_Was zu tun ist_
1. Welches Programm führt der Forenbeitrag über ein LAN-Dateitransferprogramm als Beispiel dafür an, dass sich ein Dateitransfer den Fortschritt merkt?
2. Setze den Forenbeitrag über ein LAN-Dateitransferprogramm im Anschluss an seinen letzten Satz fort.

_Textausschnitt_
# LAN Dateitransfer-Programm



## Ardaric (19. Februar 2006)

Hallo,

ich mache öfter mit meinen Kumpels eine LAN. Wenn ich dann eine Datei ziehe und aus irgendeinem Grund die Verbindung unterbricht, muss ich, egal wie weit ich gekommen bin, die ganze Datei noch einmal ziehen! Und das ätzt, bei großen Dateien oder bei vielen kleinen in vielen Unterordnern, ziemlich an!

Gibt es nicht ein Programm, das sich den Fortschritt merkt? Wie etwa ICQ beim Dateitransfer? Ich bin für jeden Vorschlag dankbar, aber am besten sollte es:
- Ohne Installation ausführbar sein
- Die von Windows freigegebenen Ordner benutzen. (Also nicht so, dass man das alles noch einmal in Programm freigeben muss).
- Sich den Forschritt merken und nach Verbindungsunterbrechung dort weitermachen.

(Sammlungseinträge)
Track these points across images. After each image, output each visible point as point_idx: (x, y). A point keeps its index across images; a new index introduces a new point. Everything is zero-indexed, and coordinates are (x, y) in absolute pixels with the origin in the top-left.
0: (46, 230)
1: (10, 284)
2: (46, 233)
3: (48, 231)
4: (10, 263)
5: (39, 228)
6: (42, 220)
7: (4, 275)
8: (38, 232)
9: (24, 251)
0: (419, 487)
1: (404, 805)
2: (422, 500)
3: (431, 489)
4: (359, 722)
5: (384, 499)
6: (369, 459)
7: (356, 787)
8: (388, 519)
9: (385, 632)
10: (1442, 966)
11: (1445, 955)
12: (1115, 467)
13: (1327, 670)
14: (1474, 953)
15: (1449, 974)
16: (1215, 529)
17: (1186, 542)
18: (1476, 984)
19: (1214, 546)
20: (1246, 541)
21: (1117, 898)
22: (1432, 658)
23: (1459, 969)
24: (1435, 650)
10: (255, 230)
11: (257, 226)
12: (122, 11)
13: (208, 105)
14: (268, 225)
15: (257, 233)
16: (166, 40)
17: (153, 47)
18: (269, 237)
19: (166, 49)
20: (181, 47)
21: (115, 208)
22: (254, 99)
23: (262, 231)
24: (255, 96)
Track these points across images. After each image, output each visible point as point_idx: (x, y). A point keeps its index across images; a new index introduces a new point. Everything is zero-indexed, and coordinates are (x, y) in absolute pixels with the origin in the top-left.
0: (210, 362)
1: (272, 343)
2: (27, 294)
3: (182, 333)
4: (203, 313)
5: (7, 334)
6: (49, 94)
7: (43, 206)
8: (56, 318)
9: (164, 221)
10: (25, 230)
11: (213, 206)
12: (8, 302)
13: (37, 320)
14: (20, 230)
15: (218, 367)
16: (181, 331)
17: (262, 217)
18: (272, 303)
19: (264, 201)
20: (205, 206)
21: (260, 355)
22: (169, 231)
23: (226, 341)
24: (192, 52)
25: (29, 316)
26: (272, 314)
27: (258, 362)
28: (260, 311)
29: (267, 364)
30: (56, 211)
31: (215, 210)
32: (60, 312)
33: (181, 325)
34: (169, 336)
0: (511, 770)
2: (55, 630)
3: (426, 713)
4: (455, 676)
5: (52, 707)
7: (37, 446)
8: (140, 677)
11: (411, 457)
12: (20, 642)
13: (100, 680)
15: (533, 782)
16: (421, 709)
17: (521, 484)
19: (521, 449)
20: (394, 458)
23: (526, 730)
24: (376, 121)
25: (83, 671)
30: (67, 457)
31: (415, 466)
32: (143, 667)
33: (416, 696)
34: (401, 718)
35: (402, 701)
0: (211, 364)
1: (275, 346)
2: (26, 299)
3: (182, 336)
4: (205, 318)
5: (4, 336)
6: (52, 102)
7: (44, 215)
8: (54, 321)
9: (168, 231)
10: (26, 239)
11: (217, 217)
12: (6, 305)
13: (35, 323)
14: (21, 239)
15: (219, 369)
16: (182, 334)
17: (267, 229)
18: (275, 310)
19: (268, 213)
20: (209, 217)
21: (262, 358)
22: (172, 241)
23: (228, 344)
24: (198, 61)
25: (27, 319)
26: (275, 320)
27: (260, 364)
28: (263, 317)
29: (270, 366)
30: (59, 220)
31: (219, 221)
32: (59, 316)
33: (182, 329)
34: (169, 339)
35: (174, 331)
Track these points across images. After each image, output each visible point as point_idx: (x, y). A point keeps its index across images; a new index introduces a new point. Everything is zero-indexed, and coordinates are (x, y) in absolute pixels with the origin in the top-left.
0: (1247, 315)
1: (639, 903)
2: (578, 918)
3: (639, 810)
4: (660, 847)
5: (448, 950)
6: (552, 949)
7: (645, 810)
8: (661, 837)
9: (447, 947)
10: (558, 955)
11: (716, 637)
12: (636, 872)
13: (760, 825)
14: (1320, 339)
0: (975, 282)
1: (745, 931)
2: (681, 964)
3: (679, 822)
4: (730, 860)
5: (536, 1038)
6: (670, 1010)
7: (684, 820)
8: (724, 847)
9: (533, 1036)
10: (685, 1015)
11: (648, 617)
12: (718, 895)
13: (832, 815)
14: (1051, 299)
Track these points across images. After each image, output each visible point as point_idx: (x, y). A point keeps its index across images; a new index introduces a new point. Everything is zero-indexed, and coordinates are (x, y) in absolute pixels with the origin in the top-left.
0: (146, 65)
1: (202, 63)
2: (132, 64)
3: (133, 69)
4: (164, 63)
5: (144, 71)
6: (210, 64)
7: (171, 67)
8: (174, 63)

_Antworten_
1. ICQ

2.
- Unter WinXP funktionieren

Ich danke für eure Tipps!


----------



## AndreG (24. Februar 2006)

Hi,

Also ohne Installation ist mir da nichts bekannt.
Andere Möglichkeiten wären halt ICQ (dazu muß aber ein Netzzugang da sein um on zu gehen. Der Transfer geht dann aber über Lan.) .

Ansonsten rate ich zu FTP oder DCC. Beides braucht jedoch einen Server jedoch sind die minimal. Allerdings ist mir kein Programm bekannt was Windowsfreigaben nutzt.

Mfg Andre


----------



## Ardaric (25. Februar 2006)

Hm, ne. Da ist mir der Aufwand zu groß. Trotzdem danke.


----------



## Grimreaper (26. Februar 2006)

Direct Connect solltest du dir anschauen. Braucht man nicht installieren wenn ich mich recht erinnere (bei Verwendung von DC++ sowie Yoshi's Hub). Nutzt zwar nicht die Windows Freigaben (so hoch is der Aufwand die nochmal in DC freizugeben auch nicht), is aber super geeignet für LANs. Setz bei dir einfach den Server auf und überred einen deiner Kumpels das auszuprobieren - innerhalb kürzester Zeit werden alle es draufhaben.

mfg Grimreaper


----------



## Ardaric (28. Februar 2006)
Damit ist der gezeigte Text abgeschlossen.